Mais avançado ainda é o “regra de escopo por caminho”: ao adicionar metadados YAML no início de cada arquivo de regra, é possível fazer com que as regras só sejam carregadas ao processar ficheiros em caminhos específicos, evitando que regras irrelevantes ocupem o contexto.
pasta commands/ : comandos personalizados com barra
Cada arquivo Markdown em
.claude/commands/
se torna um comando com barra. review.md corresponde a /project:review, fix-issue.md a /project:fix-issue.
A funcionalidade mais prática é usar
!
na definição do comando para executar comandos shell e incorporar a saída — por exemplo, obter automaticamente o diff do git e inseri-lo no prompt, permitindo que o Claude “veja” realmente as alterações no código. Comandos pessoais em ~/.claude/commands/ podem ser usados em todos os projetos.
skills/ e agents/ : disparar automaticamente vs. definir sub-agentes
A principal diferença entre Skills e agents está na forma de ativação:
Skills: o Claude decide automaticamente, com base na conversa, se deve chamar uma skill, sem necessidade de comandos manuais. Cada skill tem seu próprio diretório e um arquivo SKILL.md, podendo incluir ficheiros de suporte.
Agents: definem personalidades de sub-agentes especializados, com prompts, permissões de ferramentas e configurações de modelo independentes. Para tarefas complexas, o Claude pode spawnar uma janela de contexto isolada para o agente executar, evitando encher o contexto principal com tokens.
Na secção
tools
dos agents,
tools
limita o comportamento do sub-agente — por exemplo, um agente de auditoria de segurança só precisa de permissões de leitura, sem capacidade de escrita. A opção model permite escolher um modelo mais leve para tarefas específicas, economizando custos.
settings.json: listas de permissões brancas e pretas
A configuração
.claude/settings.json
controla as ações permitidas ou proibidas ao Claude:
allow (lista branca): ações que podem ser executadas sem confirmação (exemplo: npm run *, git *)
deny (lista negra): ações completamente bloqueadas (exemplo: rm -rf *, leitura de .env)
Operações fora das listas: o Claude perguntará se deve continuar.

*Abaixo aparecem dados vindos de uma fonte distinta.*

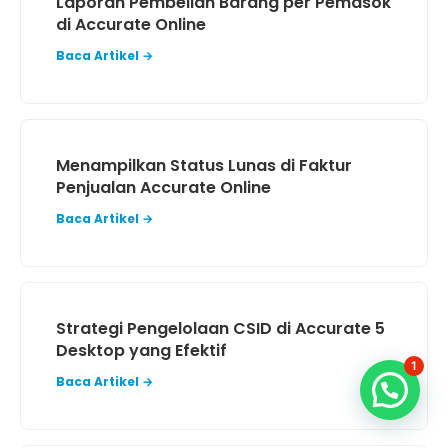
Laporan Pembelian Barang per Pemasok
di Accurate Online
Baca Artikel →
Menampilkan Status Lunas di Faktur
Penjualan Accurate Online
Baca Artikel →
Strategi Pengelolaan CSID di Accurate 5
Desktop yang Efektif
1
Baca Artikel →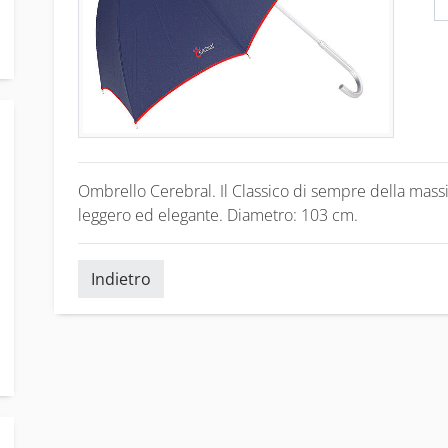
Ombrello Cerebral. Il Classico di sempre della mass
leggero ed elegante. Diametro: 103 cm.
Indietro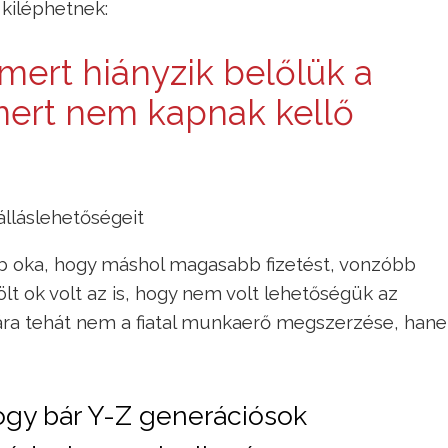
kiléphetnek:
mert hiányzik belőlük a
ert nem kapnak kellő
álláslehetőségeit
b oka, hogy máshol magasabb fizetést, vonzóbb
ölt ok volt az is, hogy nem volt lehetőségük az
mára tehát nem a fiatal munkaerő megszerzése, han
gy bár Y-Z generációsok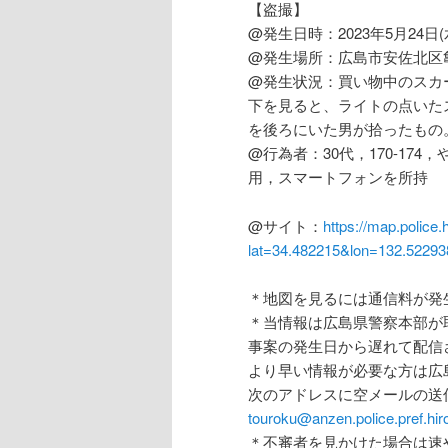
【盗撮】
@発生日時：2023年5月24日(
@発生場所：広島市安佐北区
@発生状況：買い物中のスカ
下を見ると、ライトの点いた
を後ろにいた男が拾ったもの
@行為者：30代，170-17
用，スマートフォンを所持
@サイト：
https://map.police.
lat=34.482215&lon=132.522
＊地図を見るには通信料が発
＊当情報は広島県警察本部が
事案の発生日から遅れて配信
より早い情報が必要な方は広
次のアドレスに空メールの送
touroku@anzen.police.pref.hir
＊不審者を見かけた場合は速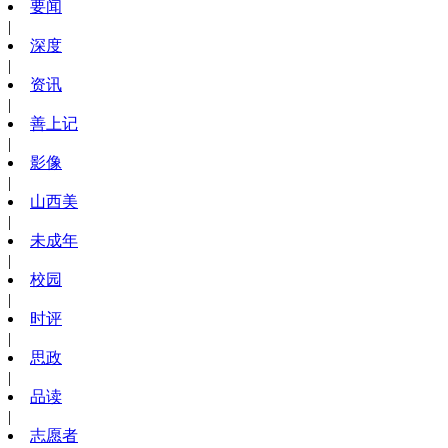
要闻
|
深度
|
资讯
|
善上记
|
影像
|
山西美
|
未成年
|
校园
|
时评
|
思政
|
品读
|
志愿者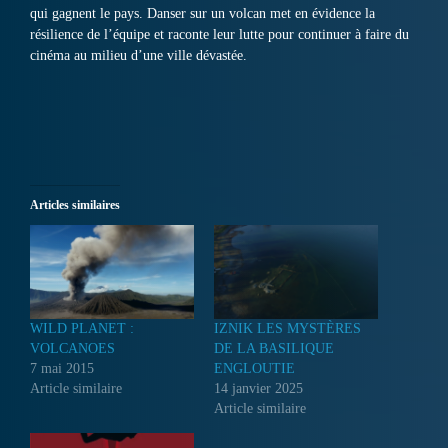
qui gagnent le pays. Danser sur un volcan met en évidence la
résilience de l’équipe et raconte leur lutte pour continuer à faire du
cinéma au milieu d’une ville dévastée.
Articles similaires
WILD PLANET :
IZNIK LES MYSTÈRES
VOLCANOES
DE LA BASILIQUE
7 mai 2015
ENGLOUTIE
Article similaire
14 janvier 2025
Article similaire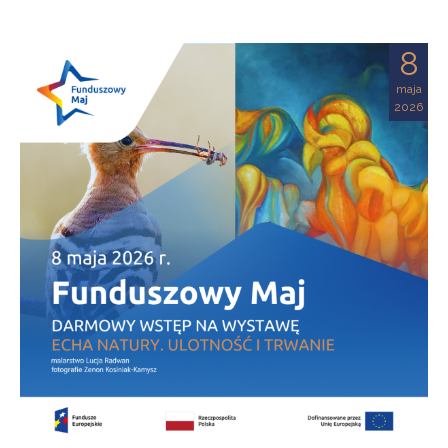
8
maja
2026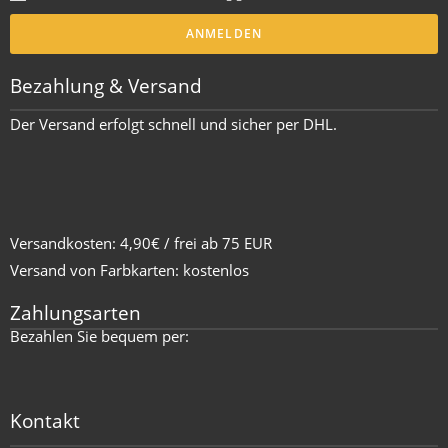
ANMELDEN
Bezahlung & Versand
Der Versand erfolgt schnell und sicher per DHL.
Versandkosten: 4,90€ / frei ab 75 EUR
Versand von Farbkarten: kostenlos
Zahlungsarten
Bezahlen Sie bequem per:
Kontakt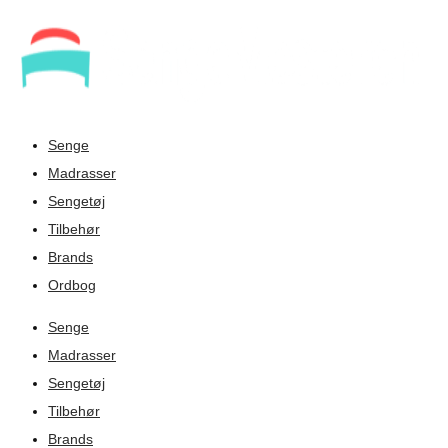
Senge
Madrasser
Sengetøj
Tilbehør
Brands
Ordbog
Senge
Madrasser
Sengetøj
Tilbehør
Brands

Configurações pessoais podem ser colocadas em
.claude/settings.local.json
, que é automaticamente ignorada pelo git e não será submetida ao repositório.
Por onde começar?
A recomendação prática de Akshay é: primeiro, executar
/init
para gerar o CLAUDE.md inicial, configurar o settings.json com permissões básicas, e criar uma ou duas comandos personalizados mais usados — o restante pode ser adicionado gradualmente à medida que o uso evolui.
A ideia principal é:
A pasta .claude/
é o seu contrato com o Claude: quem você é, qual é o projeto, e quais regras deve seguir. Quanto mais bem configurada, menos tempo será gasto a corrigir o Claude.
Este artigo explica tudo sobre a pasta .claude/: o centro de controlo do Claude Code, com análise completa do CLAUDE.md, comandos, skills e permissões. Publicado originalmente na ABMedia.